Veteran Wall Street and energy analysts predict oil prices could rise to $150 a barrel because of the Gaza conflict—potentially leading to a combination of higher inflation and recession (aka stagflation.)

Speaking on Bloomberg TV on Oct. 16, Energy Aspects’ research director and co-founder, Amrita Sen, said: “Any escalation would [send the price of oil up to $150], because ultimately, inventories across the board are super low—of diesel and gasoline—products in particular because refining has really struggled.”

Sen isn't the only one. JPMorgan’s head of EMEA energy equity research, Christyan Malek, warned of $150 oil shortly before the Gaza conflict even began.

Malek told Bloomberg on Sept. 22, “Put your seatbelts on. It's going to be a very volatile supercycle,” warning the price of a barrel could surge to $150 by 2026.

The JPMorgan analyst based his projections on OPEC cutting oil production, mostly led by Saudi Arabia. With the war in the picture, Malek's prediction now gains a whole new catalyst.

How raging oil prices fuel consumer inflation

Oil prices over the past week ranged between $87 (WTI) and $91 (Brent Crude), according to the U.S. EIA. At today's prices, an increase to $150 would require a historic price shock.

In fact, it would be the highest oil has ever gone. (The record was $128 during the financial crisis in June 2008, while the second highest was $113 a barrel in June 2022.)

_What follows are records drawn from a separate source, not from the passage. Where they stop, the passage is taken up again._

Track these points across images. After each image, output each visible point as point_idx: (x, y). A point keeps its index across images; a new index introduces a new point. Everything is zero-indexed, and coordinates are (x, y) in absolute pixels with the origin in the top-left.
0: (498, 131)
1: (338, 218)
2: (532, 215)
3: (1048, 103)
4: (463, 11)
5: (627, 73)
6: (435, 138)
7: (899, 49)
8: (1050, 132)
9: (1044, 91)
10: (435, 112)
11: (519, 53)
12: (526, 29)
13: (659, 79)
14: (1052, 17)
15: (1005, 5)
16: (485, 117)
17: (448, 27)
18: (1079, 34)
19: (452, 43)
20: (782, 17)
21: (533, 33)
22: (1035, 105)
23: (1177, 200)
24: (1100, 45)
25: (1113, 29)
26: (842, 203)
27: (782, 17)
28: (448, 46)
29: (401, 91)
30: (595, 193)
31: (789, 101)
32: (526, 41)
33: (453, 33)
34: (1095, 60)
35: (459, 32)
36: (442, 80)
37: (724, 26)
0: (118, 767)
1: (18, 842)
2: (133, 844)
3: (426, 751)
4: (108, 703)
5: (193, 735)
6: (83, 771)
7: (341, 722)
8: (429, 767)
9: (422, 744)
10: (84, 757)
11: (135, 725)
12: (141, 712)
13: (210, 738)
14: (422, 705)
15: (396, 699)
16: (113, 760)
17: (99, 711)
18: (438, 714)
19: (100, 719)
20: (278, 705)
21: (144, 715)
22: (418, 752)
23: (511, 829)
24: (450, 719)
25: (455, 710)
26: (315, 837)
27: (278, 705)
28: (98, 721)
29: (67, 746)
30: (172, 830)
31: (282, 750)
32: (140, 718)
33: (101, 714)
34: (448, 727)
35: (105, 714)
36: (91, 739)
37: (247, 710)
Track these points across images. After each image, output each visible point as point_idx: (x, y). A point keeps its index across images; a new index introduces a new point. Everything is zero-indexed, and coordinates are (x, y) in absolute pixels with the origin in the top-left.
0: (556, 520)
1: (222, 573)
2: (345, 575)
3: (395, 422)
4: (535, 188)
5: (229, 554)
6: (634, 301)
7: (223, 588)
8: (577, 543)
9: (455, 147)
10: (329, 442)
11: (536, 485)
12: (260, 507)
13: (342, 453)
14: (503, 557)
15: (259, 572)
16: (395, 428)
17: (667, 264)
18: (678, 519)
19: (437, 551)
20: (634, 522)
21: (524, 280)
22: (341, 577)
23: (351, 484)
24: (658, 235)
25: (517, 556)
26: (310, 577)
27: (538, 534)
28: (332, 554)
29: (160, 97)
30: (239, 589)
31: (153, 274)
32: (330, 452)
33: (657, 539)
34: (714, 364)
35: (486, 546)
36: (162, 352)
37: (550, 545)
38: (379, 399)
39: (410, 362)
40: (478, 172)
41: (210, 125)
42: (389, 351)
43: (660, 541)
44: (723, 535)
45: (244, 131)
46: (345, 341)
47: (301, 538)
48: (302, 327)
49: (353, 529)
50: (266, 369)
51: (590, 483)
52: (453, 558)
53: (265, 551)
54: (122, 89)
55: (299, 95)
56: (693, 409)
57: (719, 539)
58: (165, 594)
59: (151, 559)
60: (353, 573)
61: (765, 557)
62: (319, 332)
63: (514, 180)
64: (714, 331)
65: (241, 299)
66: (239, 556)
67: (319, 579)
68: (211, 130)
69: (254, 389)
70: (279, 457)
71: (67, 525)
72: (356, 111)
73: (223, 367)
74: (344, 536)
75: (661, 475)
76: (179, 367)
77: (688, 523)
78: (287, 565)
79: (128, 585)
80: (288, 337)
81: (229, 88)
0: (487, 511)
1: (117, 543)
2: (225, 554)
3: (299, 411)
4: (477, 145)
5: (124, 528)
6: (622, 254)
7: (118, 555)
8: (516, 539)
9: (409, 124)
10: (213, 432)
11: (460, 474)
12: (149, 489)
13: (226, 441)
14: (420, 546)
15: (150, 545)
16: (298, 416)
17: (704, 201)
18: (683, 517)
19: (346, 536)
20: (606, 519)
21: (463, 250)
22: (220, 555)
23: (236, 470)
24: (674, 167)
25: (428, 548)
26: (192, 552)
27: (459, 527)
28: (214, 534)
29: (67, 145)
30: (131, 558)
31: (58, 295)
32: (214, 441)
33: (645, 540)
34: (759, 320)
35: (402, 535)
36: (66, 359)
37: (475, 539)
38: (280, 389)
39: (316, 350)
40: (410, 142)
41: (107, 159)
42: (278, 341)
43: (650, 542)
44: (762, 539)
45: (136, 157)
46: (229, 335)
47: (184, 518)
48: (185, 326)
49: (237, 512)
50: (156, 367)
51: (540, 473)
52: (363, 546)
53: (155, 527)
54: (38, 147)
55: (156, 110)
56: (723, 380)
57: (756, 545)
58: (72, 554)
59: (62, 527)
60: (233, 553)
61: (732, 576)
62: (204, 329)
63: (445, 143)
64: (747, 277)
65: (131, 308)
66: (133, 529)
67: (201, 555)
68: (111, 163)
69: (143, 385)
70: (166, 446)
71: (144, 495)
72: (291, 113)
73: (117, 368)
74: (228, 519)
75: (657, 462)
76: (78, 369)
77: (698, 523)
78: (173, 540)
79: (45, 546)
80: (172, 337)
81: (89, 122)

Sen said any further involvement by Iran or the U.S. in the Gaza conflict could lead to a drastic price spike. Should that happen, it would likely goose consumer inflation to return despite Fed attempts to whip high prices by raising interest rates.

Higher oil prices wouldn't just mean steeper bills at the pump; they'd also raise production and freight costs in the supply chain, potentially adding to final product prices across the board.

Such a domino chain would put the U.S. economy in a really tough spot because the Fed has already raised interest rates at a pace unseen since the 1980s.

Stagflation could be next if war slows the economy

If armed conflicts overseas become prolonged or spread to other countries, economic growth in the U.S. might pause.

Prolonged geopolitical conflicts often cause sudden and unpredictable changes to energy prices, supply chain costs, and consumer spending behavior in response. And markets and businesses abhor uncertainty.

In fact, historical data shows that oil shocks have almost always sparked recessions.

If that happens this time around while prices are rising, there's a good chance the economy will face “stagflation,” according to analyst Ed Yardeni of Yardeni Research.

“If the price of oil breaches $100 per barrel and the price of gasoline rises solidly above $4.00 a gallon and both remain above those levels for a while, they could trigger a renewed wage-price spiral and higher inflationary expectations,” he warned.

“That scenario would be reminiscent of the 1970s.”